--- BEGIN DOCUMENT SECTION ---
Just like cats, homebrewers know the warmest places in the house.
Instructions for making a stirplate and starter are readily available online, and I made mine for nothing, using stuff I had lying about the house. One of the options to consider is one magnet or two. That decision was made for me by misplacing one of the pair. The magnet sits in the centre of the computer fan, and works fine. I expect both ways have their merits. Practice using your stirplate with a glass of water first, to see what stirbar size and speed etc will do. I bought a packet of stirbars in various sizes from eBay, which gives me plenty of options, from the tictac sized stirbar for small starters, through liquorice torpedo sized, onto half-a-fudge, which should works in a demijohn.

Just FYI, then, I added 200ml of 1.020 unhopped wort to the dregs of a bottle of Fuller’s IPA, stirred that, increased that to 500ml at 1.030, then one more step to 2 litres of 1.040.

The recipe itself is standard enough:
Pale, 3240g (81%)
Crystal 80, 320g (8%)
--- END DOCUMENT SECTION ---
### DIRECTIVES
(A) Write out the part of the homebrewing notes starting at "Just FYI, then, I" and ending at "80, 320g (8%)".
(B) Answer these questions from the homebrewing notes:
(i) Where does the magnet sit in the stirplate?
(ii) What was the first 200ml of unhopped wort added to?
(iii) How much Crystal 80 does the recipe list?
--- BEGIN DATA RECORDS ---
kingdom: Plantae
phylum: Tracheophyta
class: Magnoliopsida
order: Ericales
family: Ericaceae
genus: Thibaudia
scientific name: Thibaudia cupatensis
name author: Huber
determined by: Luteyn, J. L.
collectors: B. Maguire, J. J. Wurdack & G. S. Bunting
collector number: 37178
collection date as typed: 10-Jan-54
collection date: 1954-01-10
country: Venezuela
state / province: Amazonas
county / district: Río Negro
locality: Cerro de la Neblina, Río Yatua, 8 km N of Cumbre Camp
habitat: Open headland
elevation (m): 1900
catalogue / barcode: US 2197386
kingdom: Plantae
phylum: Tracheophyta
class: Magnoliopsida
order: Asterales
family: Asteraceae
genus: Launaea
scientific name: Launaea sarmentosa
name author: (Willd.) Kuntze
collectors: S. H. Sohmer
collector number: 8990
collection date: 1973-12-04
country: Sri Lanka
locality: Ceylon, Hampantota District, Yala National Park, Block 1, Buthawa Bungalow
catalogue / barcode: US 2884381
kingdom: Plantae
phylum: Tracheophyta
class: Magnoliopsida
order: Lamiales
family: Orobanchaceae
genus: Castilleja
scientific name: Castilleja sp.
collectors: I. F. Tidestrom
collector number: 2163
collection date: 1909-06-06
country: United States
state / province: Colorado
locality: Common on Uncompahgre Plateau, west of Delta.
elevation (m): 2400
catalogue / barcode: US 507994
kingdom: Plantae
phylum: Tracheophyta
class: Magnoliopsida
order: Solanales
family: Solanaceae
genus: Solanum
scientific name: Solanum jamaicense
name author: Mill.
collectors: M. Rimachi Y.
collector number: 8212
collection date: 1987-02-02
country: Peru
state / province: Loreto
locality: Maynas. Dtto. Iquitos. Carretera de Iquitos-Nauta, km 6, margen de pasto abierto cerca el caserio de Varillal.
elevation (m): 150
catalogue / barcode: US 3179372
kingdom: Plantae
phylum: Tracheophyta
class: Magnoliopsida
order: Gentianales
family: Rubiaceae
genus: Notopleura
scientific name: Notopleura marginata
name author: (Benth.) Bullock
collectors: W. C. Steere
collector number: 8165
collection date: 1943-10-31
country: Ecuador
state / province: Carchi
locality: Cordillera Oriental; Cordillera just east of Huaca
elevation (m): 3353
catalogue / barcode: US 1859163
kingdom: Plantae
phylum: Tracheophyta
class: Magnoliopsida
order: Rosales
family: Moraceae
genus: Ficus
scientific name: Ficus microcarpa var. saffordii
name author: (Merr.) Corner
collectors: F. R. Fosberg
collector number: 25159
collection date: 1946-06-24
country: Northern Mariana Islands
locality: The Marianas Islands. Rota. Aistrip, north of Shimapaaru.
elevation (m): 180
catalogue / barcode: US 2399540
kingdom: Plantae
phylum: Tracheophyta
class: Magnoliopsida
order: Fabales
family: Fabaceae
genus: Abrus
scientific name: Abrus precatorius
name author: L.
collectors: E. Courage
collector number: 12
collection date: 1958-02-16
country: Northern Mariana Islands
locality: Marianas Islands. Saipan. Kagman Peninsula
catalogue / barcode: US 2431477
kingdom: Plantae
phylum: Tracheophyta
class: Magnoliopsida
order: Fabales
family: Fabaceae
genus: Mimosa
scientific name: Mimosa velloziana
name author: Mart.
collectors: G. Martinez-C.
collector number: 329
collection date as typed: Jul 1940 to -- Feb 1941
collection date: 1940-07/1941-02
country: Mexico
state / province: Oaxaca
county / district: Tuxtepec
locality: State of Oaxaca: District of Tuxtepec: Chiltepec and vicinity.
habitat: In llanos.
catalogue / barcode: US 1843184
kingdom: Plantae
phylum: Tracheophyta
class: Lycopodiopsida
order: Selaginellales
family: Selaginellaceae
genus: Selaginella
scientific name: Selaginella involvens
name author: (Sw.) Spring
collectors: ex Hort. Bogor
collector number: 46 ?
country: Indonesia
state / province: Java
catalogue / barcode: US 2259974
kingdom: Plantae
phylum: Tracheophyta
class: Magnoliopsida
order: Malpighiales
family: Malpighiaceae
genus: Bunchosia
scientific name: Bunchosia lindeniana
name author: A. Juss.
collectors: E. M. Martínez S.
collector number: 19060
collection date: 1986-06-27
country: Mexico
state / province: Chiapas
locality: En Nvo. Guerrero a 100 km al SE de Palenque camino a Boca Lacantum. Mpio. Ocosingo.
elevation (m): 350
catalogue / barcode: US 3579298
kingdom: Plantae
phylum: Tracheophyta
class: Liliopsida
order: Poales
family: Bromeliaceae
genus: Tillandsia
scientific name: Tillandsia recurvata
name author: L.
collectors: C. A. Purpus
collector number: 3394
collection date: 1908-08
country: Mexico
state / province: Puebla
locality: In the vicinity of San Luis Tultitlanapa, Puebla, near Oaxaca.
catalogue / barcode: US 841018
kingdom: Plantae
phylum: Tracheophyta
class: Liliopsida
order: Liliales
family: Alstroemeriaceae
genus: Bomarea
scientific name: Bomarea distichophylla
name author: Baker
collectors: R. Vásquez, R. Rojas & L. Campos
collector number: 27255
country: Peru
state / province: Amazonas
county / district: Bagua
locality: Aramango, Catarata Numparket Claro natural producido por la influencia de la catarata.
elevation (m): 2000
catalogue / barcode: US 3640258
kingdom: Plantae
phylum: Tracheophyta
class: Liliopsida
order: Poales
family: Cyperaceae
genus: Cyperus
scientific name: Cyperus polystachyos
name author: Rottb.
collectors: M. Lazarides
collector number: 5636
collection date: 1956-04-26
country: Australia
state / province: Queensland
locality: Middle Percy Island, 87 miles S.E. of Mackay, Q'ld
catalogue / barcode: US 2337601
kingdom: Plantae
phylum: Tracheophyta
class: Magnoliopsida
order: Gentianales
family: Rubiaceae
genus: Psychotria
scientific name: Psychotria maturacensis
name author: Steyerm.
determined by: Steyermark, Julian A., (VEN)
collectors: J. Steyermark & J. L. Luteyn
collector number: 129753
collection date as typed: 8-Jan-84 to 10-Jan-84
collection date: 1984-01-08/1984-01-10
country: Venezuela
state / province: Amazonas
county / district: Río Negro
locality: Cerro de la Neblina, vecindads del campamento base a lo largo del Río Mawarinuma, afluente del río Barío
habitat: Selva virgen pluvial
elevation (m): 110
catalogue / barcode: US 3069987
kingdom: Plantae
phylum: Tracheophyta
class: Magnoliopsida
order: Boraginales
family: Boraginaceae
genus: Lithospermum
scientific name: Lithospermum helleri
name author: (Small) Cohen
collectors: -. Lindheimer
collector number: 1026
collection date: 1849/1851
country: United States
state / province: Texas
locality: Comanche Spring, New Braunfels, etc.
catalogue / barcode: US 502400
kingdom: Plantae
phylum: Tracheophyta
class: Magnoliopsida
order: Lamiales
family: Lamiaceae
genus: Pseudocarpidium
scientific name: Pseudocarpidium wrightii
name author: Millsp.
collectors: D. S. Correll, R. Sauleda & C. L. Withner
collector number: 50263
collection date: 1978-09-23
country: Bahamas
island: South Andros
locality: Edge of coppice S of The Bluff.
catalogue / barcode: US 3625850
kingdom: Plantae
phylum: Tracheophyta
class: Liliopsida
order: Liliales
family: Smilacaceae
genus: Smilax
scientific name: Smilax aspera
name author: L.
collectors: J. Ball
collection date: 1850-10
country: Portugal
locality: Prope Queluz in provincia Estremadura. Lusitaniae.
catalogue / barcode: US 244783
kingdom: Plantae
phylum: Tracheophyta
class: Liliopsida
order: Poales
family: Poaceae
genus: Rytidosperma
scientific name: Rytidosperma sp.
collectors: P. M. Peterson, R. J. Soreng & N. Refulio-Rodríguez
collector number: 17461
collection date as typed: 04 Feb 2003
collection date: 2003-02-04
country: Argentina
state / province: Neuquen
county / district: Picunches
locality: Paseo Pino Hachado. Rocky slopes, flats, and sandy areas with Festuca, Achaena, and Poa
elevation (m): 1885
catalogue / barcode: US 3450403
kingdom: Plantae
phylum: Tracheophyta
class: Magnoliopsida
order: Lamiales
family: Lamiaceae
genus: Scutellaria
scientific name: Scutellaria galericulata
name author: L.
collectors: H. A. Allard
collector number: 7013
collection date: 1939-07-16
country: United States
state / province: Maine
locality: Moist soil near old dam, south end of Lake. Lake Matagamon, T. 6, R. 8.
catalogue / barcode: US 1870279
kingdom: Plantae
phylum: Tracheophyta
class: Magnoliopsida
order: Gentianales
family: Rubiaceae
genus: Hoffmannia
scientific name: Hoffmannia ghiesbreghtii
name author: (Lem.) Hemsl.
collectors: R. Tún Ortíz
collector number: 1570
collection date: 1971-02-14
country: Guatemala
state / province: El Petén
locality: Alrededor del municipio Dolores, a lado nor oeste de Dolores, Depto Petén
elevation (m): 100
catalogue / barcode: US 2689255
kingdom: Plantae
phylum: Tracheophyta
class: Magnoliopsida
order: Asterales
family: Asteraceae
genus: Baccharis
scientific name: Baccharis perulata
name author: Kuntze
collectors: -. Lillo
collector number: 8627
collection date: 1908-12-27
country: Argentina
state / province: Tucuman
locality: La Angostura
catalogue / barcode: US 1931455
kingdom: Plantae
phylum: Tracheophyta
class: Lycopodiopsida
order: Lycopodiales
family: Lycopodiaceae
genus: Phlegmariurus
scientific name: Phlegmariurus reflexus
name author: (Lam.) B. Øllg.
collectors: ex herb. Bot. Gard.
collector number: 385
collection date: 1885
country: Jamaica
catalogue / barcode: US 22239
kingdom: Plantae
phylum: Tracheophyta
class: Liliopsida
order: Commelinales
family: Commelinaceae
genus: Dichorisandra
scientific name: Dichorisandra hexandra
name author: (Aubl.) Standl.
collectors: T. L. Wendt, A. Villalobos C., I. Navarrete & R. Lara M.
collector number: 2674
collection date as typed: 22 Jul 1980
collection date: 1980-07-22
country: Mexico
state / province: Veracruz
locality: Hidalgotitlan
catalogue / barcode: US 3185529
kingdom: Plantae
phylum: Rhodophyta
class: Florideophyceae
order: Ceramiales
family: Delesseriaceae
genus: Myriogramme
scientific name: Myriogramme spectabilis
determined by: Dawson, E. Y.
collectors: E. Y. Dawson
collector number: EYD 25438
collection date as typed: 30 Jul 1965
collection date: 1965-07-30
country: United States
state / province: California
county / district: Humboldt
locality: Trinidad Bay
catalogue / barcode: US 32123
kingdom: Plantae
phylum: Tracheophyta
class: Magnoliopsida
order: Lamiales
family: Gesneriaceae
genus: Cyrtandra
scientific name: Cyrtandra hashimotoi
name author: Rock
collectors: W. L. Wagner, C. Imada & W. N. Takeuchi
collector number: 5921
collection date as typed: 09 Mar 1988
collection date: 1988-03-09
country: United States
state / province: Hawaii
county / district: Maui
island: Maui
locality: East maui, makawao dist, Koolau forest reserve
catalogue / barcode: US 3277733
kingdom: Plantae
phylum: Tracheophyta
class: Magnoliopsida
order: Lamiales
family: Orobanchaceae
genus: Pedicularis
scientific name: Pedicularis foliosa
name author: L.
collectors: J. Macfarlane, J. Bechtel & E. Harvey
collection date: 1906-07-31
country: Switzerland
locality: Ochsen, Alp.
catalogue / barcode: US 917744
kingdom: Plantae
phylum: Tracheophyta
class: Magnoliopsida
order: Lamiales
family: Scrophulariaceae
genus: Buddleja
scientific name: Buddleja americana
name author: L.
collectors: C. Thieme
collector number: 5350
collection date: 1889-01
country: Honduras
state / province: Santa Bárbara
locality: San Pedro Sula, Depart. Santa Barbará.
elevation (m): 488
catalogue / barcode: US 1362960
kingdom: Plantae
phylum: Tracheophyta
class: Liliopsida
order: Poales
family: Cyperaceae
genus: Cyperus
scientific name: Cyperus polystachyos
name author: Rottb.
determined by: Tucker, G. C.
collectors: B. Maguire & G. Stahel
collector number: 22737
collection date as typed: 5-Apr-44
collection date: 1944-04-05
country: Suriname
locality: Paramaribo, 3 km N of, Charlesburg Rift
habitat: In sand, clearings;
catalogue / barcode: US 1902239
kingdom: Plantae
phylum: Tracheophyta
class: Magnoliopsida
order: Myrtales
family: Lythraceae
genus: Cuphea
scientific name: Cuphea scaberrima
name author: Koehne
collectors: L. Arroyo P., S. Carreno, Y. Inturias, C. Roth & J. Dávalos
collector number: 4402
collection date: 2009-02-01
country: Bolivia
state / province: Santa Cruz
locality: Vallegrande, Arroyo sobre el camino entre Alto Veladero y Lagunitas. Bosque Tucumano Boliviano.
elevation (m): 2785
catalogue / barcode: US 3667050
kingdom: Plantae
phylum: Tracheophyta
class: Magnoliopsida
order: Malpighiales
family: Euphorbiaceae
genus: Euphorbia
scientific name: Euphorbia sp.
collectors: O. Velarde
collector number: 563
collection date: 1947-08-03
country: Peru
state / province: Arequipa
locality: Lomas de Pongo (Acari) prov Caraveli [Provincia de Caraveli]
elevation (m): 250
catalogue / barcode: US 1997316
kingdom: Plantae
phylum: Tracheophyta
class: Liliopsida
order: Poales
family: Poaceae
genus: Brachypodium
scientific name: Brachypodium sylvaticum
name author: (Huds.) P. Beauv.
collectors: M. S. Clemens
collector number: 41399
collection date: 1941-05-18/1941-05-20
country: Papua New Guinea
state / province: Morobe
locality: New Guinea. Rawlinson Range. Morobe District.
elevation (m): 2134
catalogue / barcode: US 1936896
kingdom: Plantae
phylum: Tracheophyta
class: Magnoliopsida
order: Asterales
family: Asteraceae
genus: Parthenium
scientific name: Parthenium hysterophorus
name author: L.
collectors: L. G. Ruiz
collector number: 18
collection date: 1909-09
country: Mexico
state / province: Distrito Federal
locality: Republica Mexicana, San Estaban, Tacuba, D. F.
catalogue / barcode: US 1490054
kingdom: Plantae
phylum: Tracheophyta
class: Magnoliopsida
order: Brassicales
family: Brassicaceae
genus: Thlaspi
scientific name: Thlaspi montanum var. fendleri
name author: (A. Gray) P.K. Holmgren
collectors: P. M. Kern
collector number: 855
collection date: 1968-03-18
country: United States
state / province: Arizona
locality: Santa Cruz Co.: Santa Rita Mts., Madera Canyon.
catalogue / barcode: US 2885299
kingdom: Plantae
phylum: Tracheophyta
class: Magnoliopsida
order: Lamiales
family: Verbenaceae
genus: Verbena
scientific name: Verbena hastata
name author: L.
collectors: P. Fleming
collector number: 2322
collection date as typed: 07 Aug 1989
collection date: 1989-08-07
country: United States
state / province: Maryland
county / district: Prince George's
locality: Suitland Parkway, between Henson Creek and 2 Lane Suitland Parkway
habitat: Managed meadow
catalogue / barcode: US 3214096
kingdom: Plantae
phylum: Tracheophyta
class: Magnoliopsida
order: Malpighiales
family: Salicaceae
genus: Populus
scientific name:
--- END DATA RECORDS ---
### EXPECTED RESULTS
(A)
Just FYI, then, I added 200ml of 1.020 unhopped wort to the dregs of a bottle of Fuller’s IPA, stirred that, increased that to 500ml at 1.030, then one more step to 2 litres of 1.040.

The recipe itself is standard enough:
Pale, 3240g (81%)
Crystal 80, 320g (8%)

(B)
(i) In the middle of the computer fan.
(ii) The dregs of a bottle of Fuller's IPA.
(iii) 320g (8%).